There has been plenty of talk about “predatory lending,” but “predatory borrowing” may have been the bigger problem. As much as 70 percent of recent early payment defaults had fraudulent misrepresentations on their original loan applications, according to one recent study. The research was done by BasePoint Analytics, which helps banks and lenders identify fraudulent transactions; the study looked at more than three million loans from 1997 to 2006, with a majority from 2005 to 2006. Applications with misrepresentations were also five times as likely to go into default.

Many of the frauds were simple rather than ingenious. In some cases, borrowers who were asked to state their incomes just lied, sometimes reporting five times actual income; other borrowers falsified income documents by using computers. Too often, mortgage originators and middlemen looked the other way rather than slowing down the process or insisting on adequate documentation of income and assets. As long as housing prices kept rising, it didn’t seem to matter.

In other words, many of the people now losing their homes committed fraud. And when a mortgage goes into default in its first year, the chance is high that there was fraud in the initial application, especially because unemployment in general has been low during the last two years.

Keep that in mind when you hear about a bailout!

Bailouts for all!

Posted on: January 13, 2008 |

Posted in: Economy, National News

3 Responses to “NYT’s: “There has been plenty of talk about “predatory lending,” but “predatory borrowing” may have been the bigger problem.””

  1. Stock Market » NYT's: “There has been plenty of talk about “predatory lending,” but “predatory borrowing” may have been the bigger problem.”
    January 13, 2008 - 08:00 PM on January 13th, 2008

    [...] Here’s another interesting post I read today by Right Voices [...]

  2. FrmrArtyOffcr
    January 13, 2008 - 11:58 PM on January 13th, 2008

    The mortgage brokers weren’t looking the other way.

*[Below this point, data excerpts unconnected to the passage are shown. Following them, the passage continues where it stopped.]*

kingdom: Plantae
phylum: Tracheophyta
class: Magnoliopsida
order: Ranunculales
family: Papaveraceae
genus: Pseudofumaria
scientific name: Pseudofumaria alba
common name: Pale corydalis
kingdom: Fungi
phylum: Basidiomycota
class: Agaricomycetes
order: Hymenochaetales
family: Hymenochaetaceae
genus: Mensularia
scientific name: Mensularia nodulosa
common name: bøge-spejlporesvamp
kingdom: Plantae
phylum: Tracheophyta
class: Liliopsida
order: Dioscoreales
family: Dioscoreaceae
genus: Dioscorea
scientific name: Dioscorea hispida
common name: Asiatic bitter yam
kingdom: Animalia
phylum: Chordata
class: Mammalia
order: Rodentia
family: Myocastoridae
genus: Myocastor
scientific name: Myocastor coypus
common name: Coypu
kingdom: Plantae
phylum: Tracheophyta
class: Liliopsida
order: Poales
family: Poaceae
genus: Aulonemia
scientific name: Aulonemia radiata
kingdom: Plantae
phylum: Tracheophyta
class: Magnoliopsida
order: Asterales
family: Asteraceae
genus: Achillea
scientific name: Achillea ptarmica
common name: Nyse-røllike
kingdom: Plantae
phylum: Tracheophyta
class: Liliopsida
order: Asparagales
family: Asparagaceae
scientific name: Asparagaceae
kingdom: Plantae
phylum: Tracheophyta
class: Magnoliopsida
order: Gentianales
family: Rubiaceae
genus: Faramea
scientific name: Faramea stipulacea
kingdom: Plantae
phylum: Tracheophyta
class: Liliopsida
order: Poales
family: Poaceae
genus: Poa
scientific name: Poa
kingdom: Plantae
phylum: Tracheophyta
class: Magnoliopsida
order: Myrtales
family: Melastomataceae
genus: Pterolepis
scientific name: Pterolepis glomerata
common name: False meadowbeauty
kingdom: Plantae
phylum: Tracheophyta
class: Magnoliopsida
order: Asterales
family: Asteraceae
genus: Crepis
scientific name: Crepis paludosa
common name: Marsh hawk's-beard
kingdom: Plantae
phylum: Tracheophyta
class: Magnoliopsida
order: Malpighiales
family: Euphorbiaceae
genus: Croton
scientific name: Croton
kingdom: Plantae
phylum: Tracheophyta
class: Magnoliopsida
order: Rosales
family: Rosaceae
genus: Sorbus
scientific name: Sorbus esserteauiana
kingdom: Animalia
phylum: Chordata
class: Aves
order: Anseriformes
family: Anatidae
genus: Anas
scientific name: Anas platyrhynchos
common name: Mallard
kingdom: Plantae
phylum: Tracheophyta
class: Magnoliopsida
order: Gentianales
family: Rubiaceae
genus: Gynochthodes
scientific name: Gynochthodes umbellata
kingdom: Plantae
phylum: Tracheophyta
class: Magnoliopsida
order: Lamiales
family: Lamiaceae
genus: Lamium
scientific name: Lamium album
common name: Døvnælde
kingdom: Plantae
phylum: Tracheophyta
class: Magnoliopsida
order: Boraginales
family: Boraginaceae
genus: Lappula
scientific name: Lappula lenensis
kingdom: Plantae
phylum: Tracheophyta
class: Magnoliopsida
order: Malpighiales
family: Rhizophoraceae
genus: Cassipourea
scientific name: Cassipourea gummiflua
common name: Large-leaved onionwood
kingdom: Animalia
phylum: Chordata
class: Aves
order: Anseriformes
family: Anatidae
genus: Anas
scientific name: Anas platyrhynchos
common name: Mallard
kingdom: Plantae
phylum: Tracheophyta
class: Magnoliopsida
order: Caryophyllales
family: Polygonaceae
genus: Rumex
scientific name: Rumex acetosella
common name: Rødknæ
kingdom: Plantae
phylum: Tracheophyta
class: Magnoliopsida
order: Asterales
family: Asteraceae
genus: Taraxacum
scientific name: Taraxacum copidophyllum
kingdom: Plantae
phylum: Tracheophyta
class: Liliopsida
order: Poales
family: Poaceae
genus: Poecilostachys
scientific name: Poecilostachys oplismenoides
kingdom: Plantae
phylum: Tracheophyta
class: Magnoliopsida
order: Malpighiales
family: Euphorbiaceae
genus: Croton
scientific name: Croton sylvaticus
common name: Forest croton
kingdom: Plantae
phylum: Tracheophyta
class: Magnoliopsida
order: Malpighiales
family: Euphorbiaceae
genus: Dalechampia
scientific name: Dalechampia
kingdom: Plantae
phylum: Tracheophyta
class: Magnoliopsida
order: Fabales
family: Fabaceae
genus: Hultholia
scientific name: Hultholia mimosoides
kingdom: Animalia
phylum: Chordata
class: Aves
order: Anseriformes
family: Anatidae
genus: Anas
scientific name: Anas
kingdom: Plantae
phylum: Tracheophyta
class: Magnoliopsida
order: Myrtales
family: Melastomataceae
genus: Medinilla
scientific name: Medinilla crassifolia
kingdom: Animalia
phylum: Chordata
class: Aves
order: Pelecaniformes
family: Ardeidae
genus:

They were actively encouraging/ advocating the misstatement of income in order to get their commission checks. I saw it happen when I went to refinance. I stated my income honestly to the mortgage broker only to have him send me forms to sign with it highly inflated. I didn’t refi my mortgage when I saw that. I may do so again in a few months, but not through that broker.

  3. FrmrArtyOffcr
    January 14, 2008 - 12:26 AM on January 14th, 2008

    One other thing that has lead to a lot of these foreclosures have been VERY unscrupulous mortgage brokers. Mortgage originators get paid a percentage based on how much the lender is going to make over the life of the loan. As a result, they will increase interest rates and points to jack up their own commissions. The same mortgage broker that had me sign fraudulent documents also submitted them to a lender for a program that would’ve certainly cost me my house. It was an ARM that was over 8% and was adjusting to 13% after only 6 months. While the initial payment was less than I’m paying now, it would’ve gone up $400/month after 6 months. I’ve learned to read through good faith estimates carefully and once I saw that, I told the broker that if he couldn’t do any better than that, forget it. He mumbled about how he didn’t know why THAT lender was sending me a good faith estimate as he hadn’t been planning on using them, but he wasn’t able to come up with anything else either. I take that as an indication that he was lying and had been caught in it.